Le Tribunal de commerce de Créteil, dans un jugement du 21 janvier 2026, a ouvert une procédure de liquidation judiciaire à l’encontre d’une société exploitant une boulangerie-pâtisserie. Le ministère public avait saisi la juridiction en raison de l’absence de dépôt des comptes annuels et d’un passif fiscal important. Le débiteur, bien que régulièrement cité, ne s’est pas présenté à l’audience. La question de droit portait sur la réunion des conditions légales pour prononcer la liquidation judiciaire. Le tribunal a fait droit à la demande du ministère public en constatant l’état de cessation des paiements.

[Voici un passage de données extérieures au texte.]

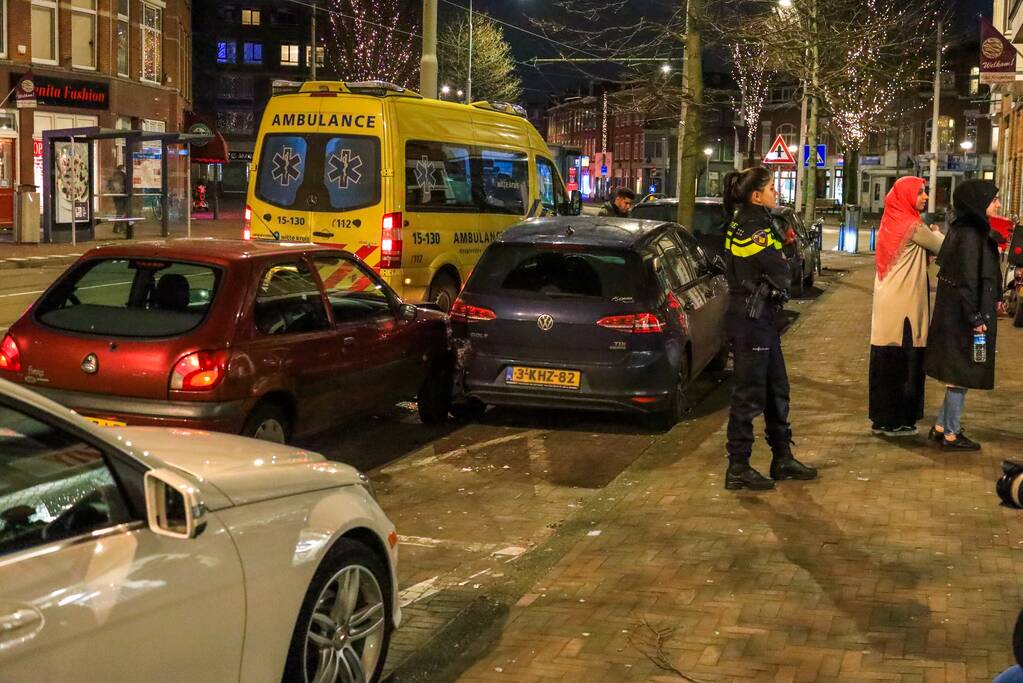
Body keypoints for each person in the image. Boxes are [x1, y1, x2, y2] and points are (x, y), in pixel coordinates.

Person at [721, 166, 817, 491]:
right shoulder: (755, 228)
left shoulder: (745, 222)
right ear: (756, 195)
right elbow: (781, 272)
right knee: (749, 394)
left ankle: (782, 456)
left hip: (757, 317)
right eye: (772, 188)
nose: (776, 192)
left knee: (777, 388)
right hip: (753, 318)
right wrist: (785, 254)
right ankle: (738, 467)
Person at [925, 179, 1003, 450]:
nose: (998, 204)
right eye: (994, 200)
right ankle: (951, 433)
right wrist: (976, 318)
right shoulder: (970, 236)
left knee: (963, 370)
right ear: (978, 202)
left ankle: (941, 425)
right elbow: (968, 279)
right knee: (963, 371)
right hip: (967, 319)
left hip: (963, 316)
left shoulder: (966, 231)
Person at [868, 176, 944, 437]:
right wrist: (936, 232)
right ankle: (899, 419)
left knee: (884, 361)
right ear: (907, 195)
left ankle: (882, 417)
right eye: (921, 193)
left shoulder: (890, 221)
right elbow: (944, 247)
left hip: (887, 303)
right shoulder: (913, 226)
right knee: (905, 362)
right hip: (906, 306)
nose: (924, 197)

I. La constatation de l’état de cessation des paiements
Le tribunal a estimé que le débiteur était en état de cessation des paiements, faute de pouvoir faire face à son passif exigible. Il a relevé que « le passif exigible connu est estimé à 698.909,00€ pour un actif disponible inconnu du tribunal » (Motifs). La carence du débiteur, qui n’a pas comparu ni fourni d’explications, a empêché toute vérification contradictoire de sa situation financière. Cette absence de comparution a été interprétée comme un aveu implicite de l’impossibilité de poursuivre l’activité. La décision s’inscrit dans la logique de l’article L. 631-1 du code de commerce.
II. L’impossibilité manifeste d’un redressement
Le tribunal a jugé qu’un redressement était manifestement impossible, justifiant l’ouverture d’une liquidation judiciaire directe. Il a souligné que « la carence du débiteur est établie » et qu’ »un redressement est manifestement impossible » (Motifs). Cette appréciation repose sur le passif ancien et l’absence totale de coopération du dirigeant. La portée de cette solution est de rappeler que la liquidation peut être prononcée sans phase de redressement préalable. Elle illustre la rigueur des tribunaux face à des débiteurs défaillants et non coopératifs.